J.D. Thorpe
During the entire process of the debt ceiling battle, many politicians, and pundits repeated similar nonsense about democracy working better through compromise. Yet often compromise is the bane of our political system and a major hindrance to our ability to enact good public policy.

After many years of elevating compromise as the highest ideal that all politicians should aspire to, it's time to come to terms with the error of our ways – we are praising a false god.

Under the recent convoluted debt deal, conservatives will receive between $2.1 trillion and $2.4 trillion in cuts over a ten year period in exchange for raising the debt ceiling.

The newly created supercommittee will be tasked with finding between $1.2 and $1.5 trillion of those cuts. If the committee doesn’t reach an agreement, automatic across the board cuts go into effect, which would make significant cuts to defense spending.

And despite many Republicans proclaiming victory about the absence of taxes increases in the deal, it’s already apparent that liberals will use defense cuts as leverage in an attempt to force through tax hikes through the supercommittee.

In the end, the estimated $2.4 trillion in cuts fails miserably at addressing our projected $13.6 trillion in deficits over the same period.
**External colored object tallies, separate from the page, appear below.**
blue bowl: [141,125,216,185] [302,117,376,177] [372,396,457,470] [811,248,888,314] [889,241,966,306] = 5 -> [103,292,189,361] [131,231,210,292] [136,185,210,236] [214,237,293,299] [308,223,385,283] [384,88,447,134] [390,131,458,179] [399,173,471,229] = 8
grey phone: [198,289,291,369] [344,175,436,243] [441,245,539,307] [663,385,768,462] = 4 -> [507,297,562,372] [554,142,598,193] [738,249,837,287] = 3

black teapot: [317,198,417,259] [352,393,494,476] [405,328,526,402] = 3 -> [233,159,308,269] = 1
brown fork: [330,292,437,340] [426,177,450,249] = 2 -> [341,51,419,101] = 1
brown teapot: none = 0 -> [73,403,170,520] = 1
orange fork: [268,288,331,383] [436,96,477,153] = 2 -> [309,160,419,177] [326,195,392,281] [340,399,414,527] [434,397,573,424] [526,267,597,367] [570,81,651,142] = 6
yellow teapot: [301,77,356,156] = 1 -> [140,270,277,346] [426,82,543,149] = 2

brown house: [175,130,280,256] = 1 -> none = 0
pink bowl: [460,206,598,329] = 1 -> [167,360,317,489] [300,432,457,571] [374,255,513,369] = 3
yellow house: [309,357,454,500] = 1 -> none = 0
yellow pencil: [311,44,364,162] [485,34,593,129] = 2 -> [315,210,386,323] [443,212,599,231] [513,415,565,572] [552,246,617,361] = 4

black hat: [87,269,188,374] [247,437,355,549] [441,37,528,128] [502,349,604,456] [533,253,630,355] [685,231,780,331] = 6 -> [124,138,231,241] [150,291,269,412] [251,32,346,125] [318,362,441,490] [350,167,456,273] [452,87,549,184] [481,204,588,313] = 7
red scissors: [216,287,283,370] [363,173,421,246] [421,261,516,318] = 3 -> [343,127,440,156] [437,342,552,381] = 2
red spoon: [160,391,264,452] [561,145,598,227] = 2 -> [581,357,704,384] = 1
And the legislation also ignores entitlement programs which are the true long-term driver of debt.

In fairness to Republicans, they faced a daunting challenging in trying to overcome the entrenched ideologues on the other side.
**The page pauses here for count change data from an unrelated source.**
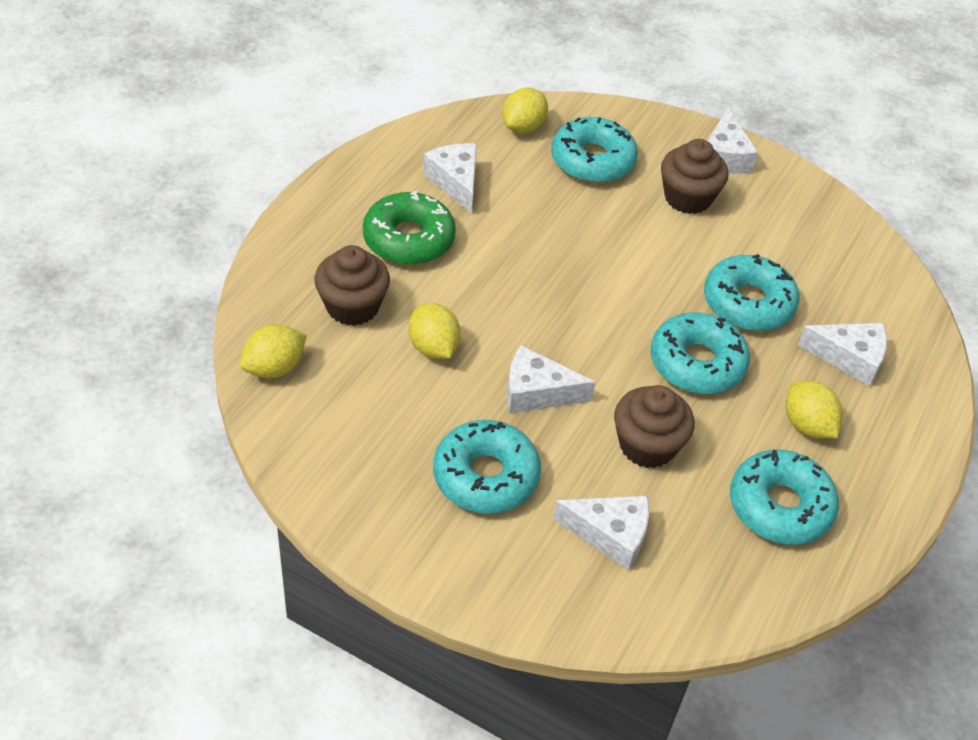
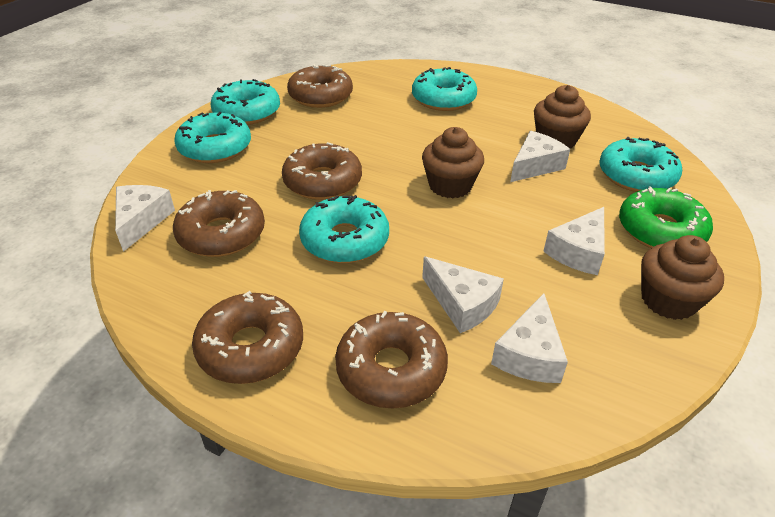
brown donut: none = 0 -> [173,190,265,257] [192,291,303,384] [282,142,362,200] [287,64,353,108] [335,311,448,409] = 5
yellow lemon: [240,325,307,378] [408,303,461,359] [502,88,548,133] [786,381,843,438] = 4 -> none = 0

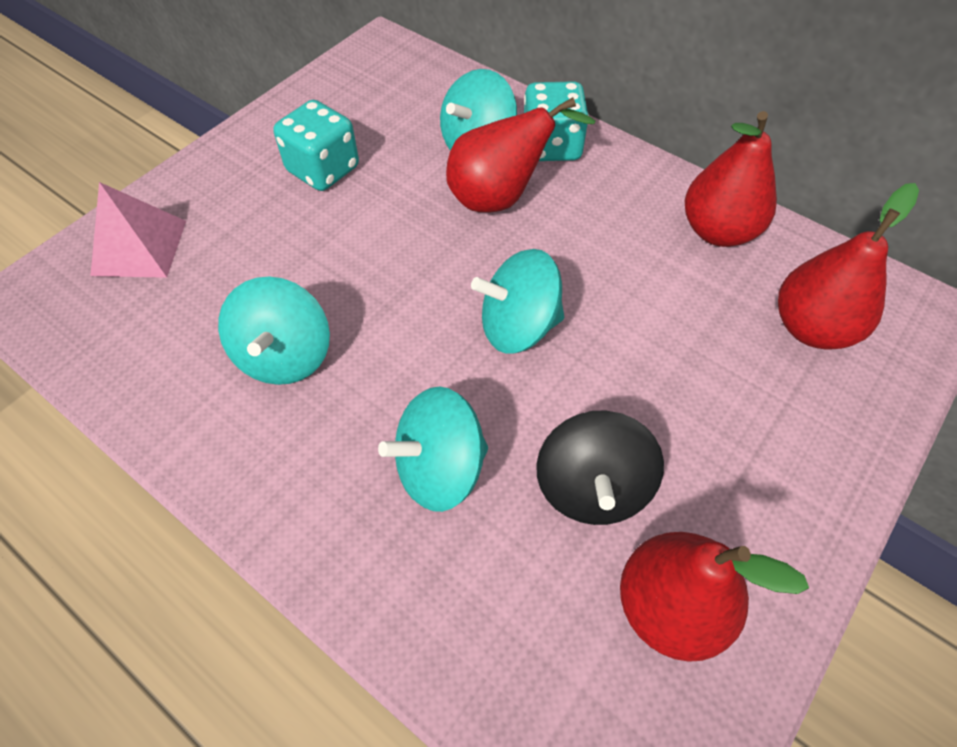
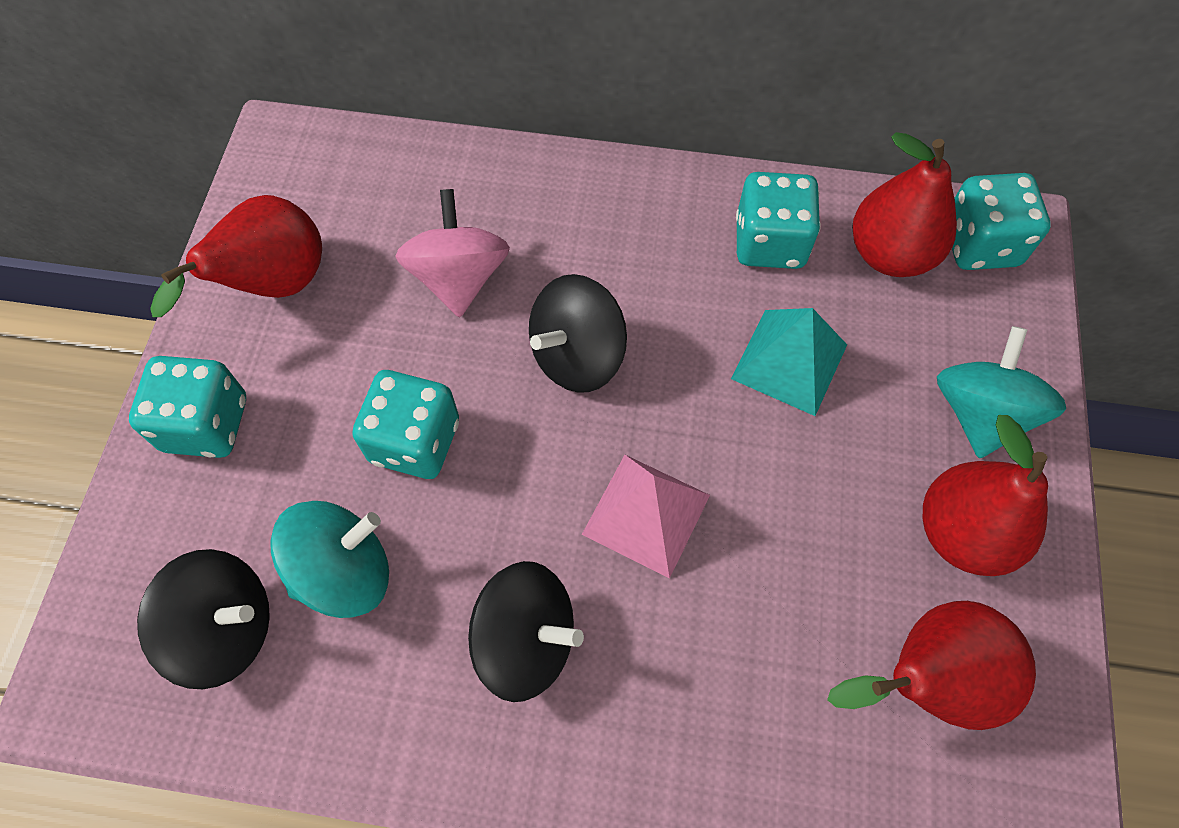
black spinning top: [536,410,664,525] = 1 -> [137,549,270,689] [468,561,584,702] [529,274,627,393] = 3
pink spinning top: none = 0 -> [395,189,510,317] = 1
turquoise dice: [273,100,359,191] [524,81,589,161] = 2 -> [129,356,246,458] [352,370,459,479] [736,172,821,269] [952,173,1051,270] = 4
turquoise pyramid: none = 0 -> [731,308,847,416] = 1
turquoise spinning top: [218,276,330,385] [378,386,488,512] [440,69,517,150] [471,249,564,354] = 4 -> [270,501,389,618] [937,326,1066,458] = 2

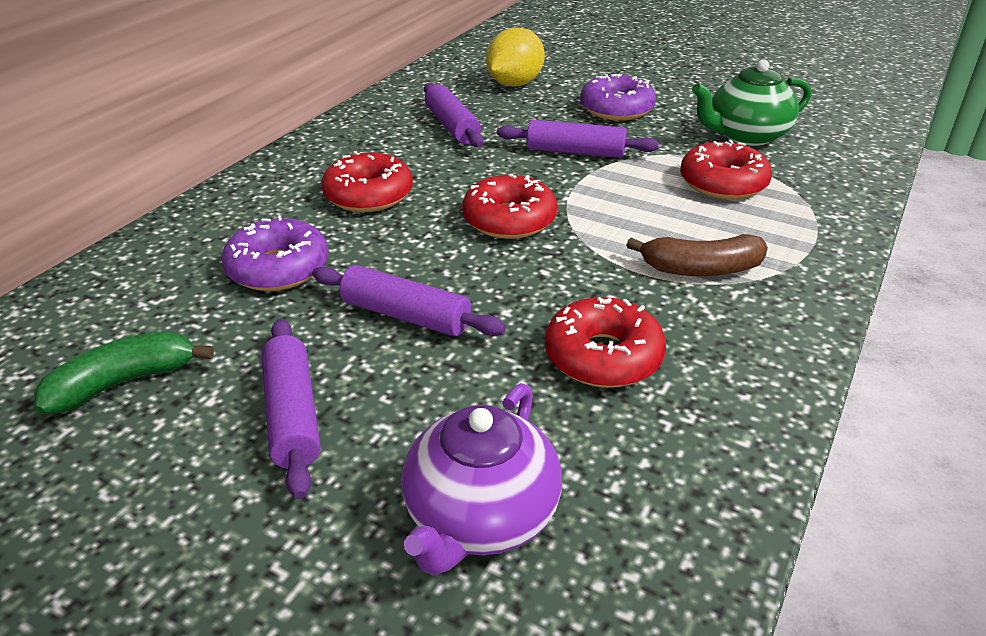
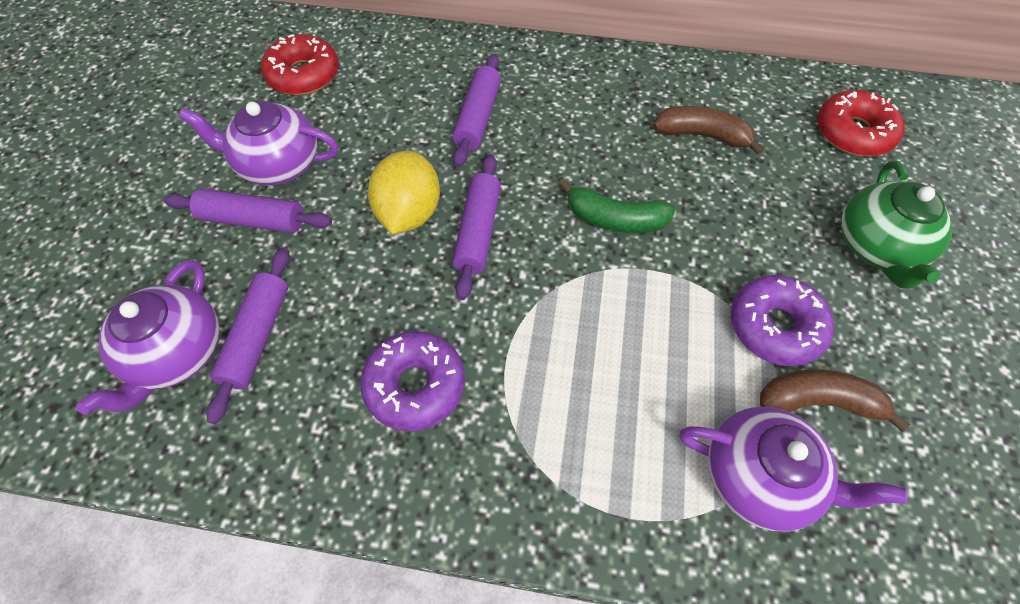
brown banana: [626,234,768,276] = 1 -> [653,106,764,154] [760,369,910,431] = 2
purple teapot: [402,383,562,576] = 1 -> [76,260,220,415] [179,101,338,185] [679,407,907,532] = 3
red donut: [321,151,413,212] [462,174,557,239] [545,297,666,388] [680,140,772,200] = 4 -> [261,34,339,95] [818,90,905,156] = 2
And sound policy can rarely be the end result when one side is predominantly compromised of crazed liberals who refuse to admit the failures of their Keynesian ideas. One might call these liberals, Keynesian purists.
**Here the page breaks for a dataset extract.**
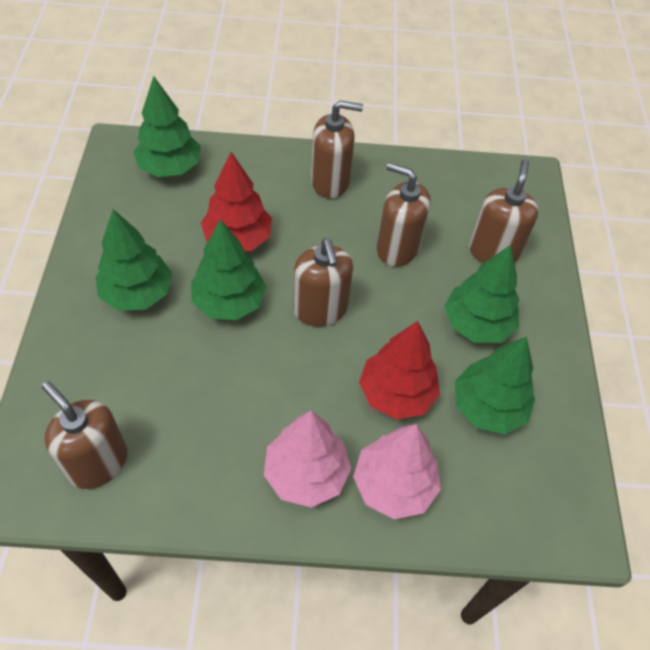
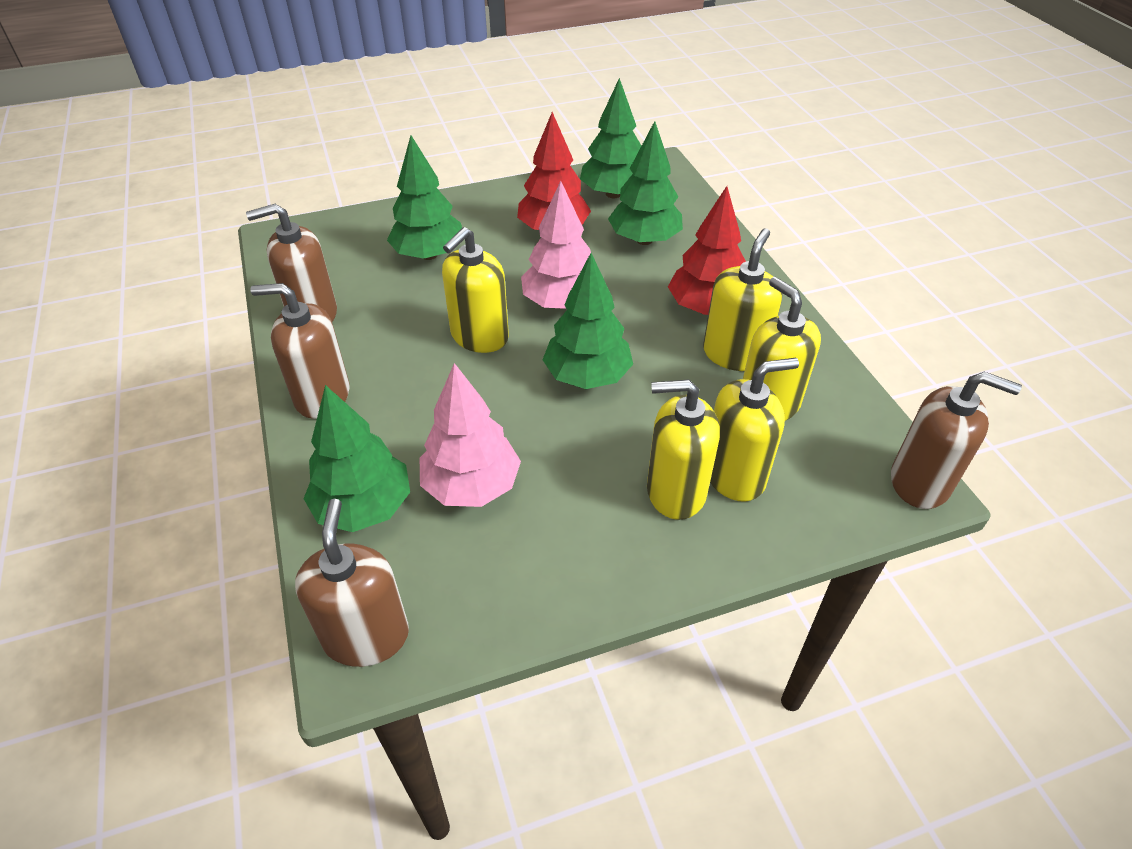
brown soap dispenser: [42,381,127,489] [293,238,353,327] [311,100,363,199] [377,162,431,267] [469,159,539,263] = 5 -> [246,204,337,322] [250,283,349,419] [295,499,409,667] [891,372,1022,509] = 4
yellow soap dispenser: none = 0 -> [442,227,509,353] [647,380,720,520] [703,228,782,371] [710,358,799,502] [743,277,821,421] = 5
Under this new term, Paul Krugman can claim his rightful place as patron Saint of the Keynesian purists. On ABC's This Week Krugman claimed "We shouldn't even be talking about spending cuts at all now." But with the U.S. racking up a $1.645 trillion deficit this year, one wonders what deficit level Krugman would regard as too much? Does he believe we should run deficits at $2 trillion, $3 trillion, or perhaps even higher?

Krugman went on to discuss the unemployment rate saying, "With these spending cuts it might well be above 9 percent at this time next year." This dishonest claim is laughable since only $21 billion of the spending cuts go into effect for FY 2012. It’s hard to imagine that this negligible amount of cuts would have any meaningful effect on the labor market.